The difference between
CA Ws and other
Character Customization at the time? The
Professional Wrestling games were very detailed compared to something like EA Sports and provided a lot of creative freedom. The
WWF Attitude game could be used to create conceivably anyone, and critics and fans alike were impressed that you could have
Colonel Sanders vs Ronald McDonald for example. Add in the ability to customize moves, music and entrances and Acclaim began a tradition that would take the wrestling and video game world by storm.
Rivals
THQ stepped up their game when it gained the
WWF license and greatly expanded the CAW options in
Wrestlemania 2000 and
WWF No Mercy, as well as it's spiritual successes
Raw and
WrestleMania for the
XBOX and
GameCube. The jewel in the crown in wrestler customization however was the
Smackdown! series, which grew into
SmackDown vs. Raw and the
WWE yearly series. Fans and reviewers were blown away by the level of detail that could be achieved. With the expanded options virtually anyone could be accurately created with loving detail. Animations to create your own taunts, moves and entrances were brought in. People using this mode would spend hours creating everyone from
Final Fantasy to
WCW wrestlers and place guides for others to do so.
Such was the detail and success of these modes that other genres began to step up their efforts to improve their own customization options. Games such as
Perfect World, The Sims, Saints Row and others began allowing not just different body parts, but the length of the nose, size of the arms and ability to get just the right shade and color of the hair and clothes. In many respects the games that have this option are worlds from what they were like back when
CA Ws gained popularity, and we can thank Acclaim and
THQ for the effort that many developers put into their customization options.
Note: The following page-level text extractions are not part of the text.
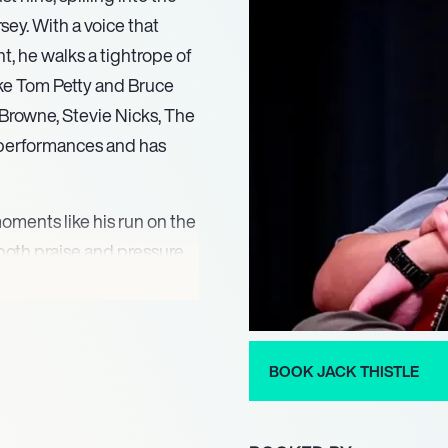
sey. With a voice that
nt, he walks a tightrope of
like Tom Petty and Bruce
Browne, Stevie Nicks, The
e performances and has
oments like his run on the
both praise and pressure.
uch exposure likely left him
ndustry rife with fleeting
rs a glimpse into this
, showcases his evolution—
BOOK JACK THISTLE
 of both melancholy and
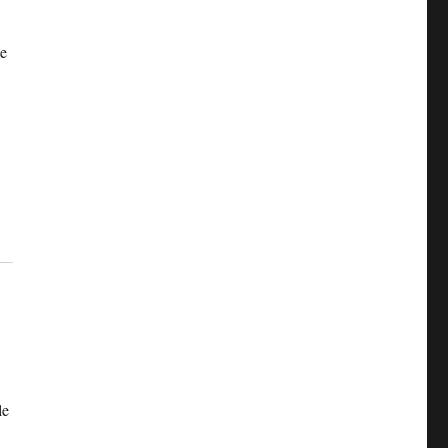
he
le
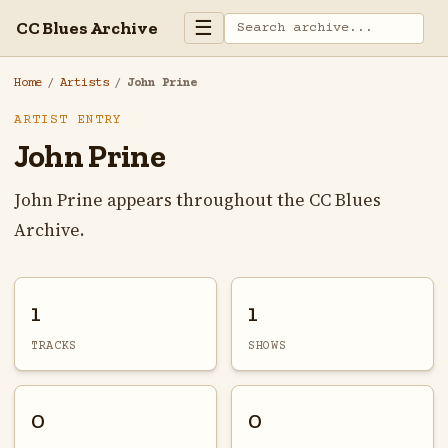
☰
CC Blues Archive
Home
/
Artists
/
John Prine
ARTIST ENTRY
John Prine
John Prine appears throughout the CC Blues
Archive.
1
1
TRACKS
SHOWS
0
0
For examples from video games in general look at
Character Customization and
Virtual Paper Doll.
Examples of wrestling titles that allow
CA Ws include:
- The first wrestling game to allow the ability to play as yourself was WWF Wrestlemania Challenge, however you could only play as a generic white guy with no customization options whatsoever.
- Fire Pro Wrestling lives and breathes this trope by having only Expies of wrestlers rather than the real deal. Fans are impressed with the level of customization in a game that uses sprites that is much harder than polygons.
- CA Ws came into the limelight with Acclaim's WWF War Zone and WWF Attitude games, and THQ's WCW Revenge. THQ would greatly improve this move in Wrestlemania 2000 and WWF No Mercy, allowing even the genuine roster to be modified, to the extent that it's still used in efeds and fans creating and using current rosters even today.
- Acclaim would expand the CAW feature when it took on the ECW license and included new moves and changed the finishers of WWF wrestlers to fit those who used the same move in ECW.
- Electronic Arts allowed a fairly impressive CAW mode in WCW Mayhem and WCW Backstage Assault.
- The Smackdown! series; later SmackDown vs. Raw and simply WWE is perhaps the Most Triumphant Example of this trope. Each year the options would be changed around drastically and improved upon, until the series began to fall into Capcom Sequel Stagnation. Options such as clothing, animating taunts, and first person entrances were added and removed over the years, with create a finisher, create an entrance, create a story and the ability to import your own music becoming mainstays. For the past several years fans have been able to download and upload their works rather than follow a guide, and the same is true for move sets, videos and logos.
- Legends Of Wrestling followed a similar but cut down path for it's CAW system, adding and removing options over it's trilogy of games.
- The Raw games for XBOX, and Wrestlemania and Day of Reckoning series for GameCube, developed a trend for THQ where the first game would severely diminish customization options in the first game in comparison to other titles the same year while they got to grips with the technology, before having the system vastly improve the next year. The same happened when the SmackDown vs. Raw series went to next gen systems, with 2007 a pale imitation of what could be achieved in 2006.
- Rumble Roses XX had a very basic version of this, curious as it was the same model as the Smackdown! games, but they were to the same standard as the in built wrestlers rather than looking like a custom fighter.
- WWE Superstars used much the same setup as SmackDown vs. Raw to create exaggerated, cartoonish CA Ws in the game.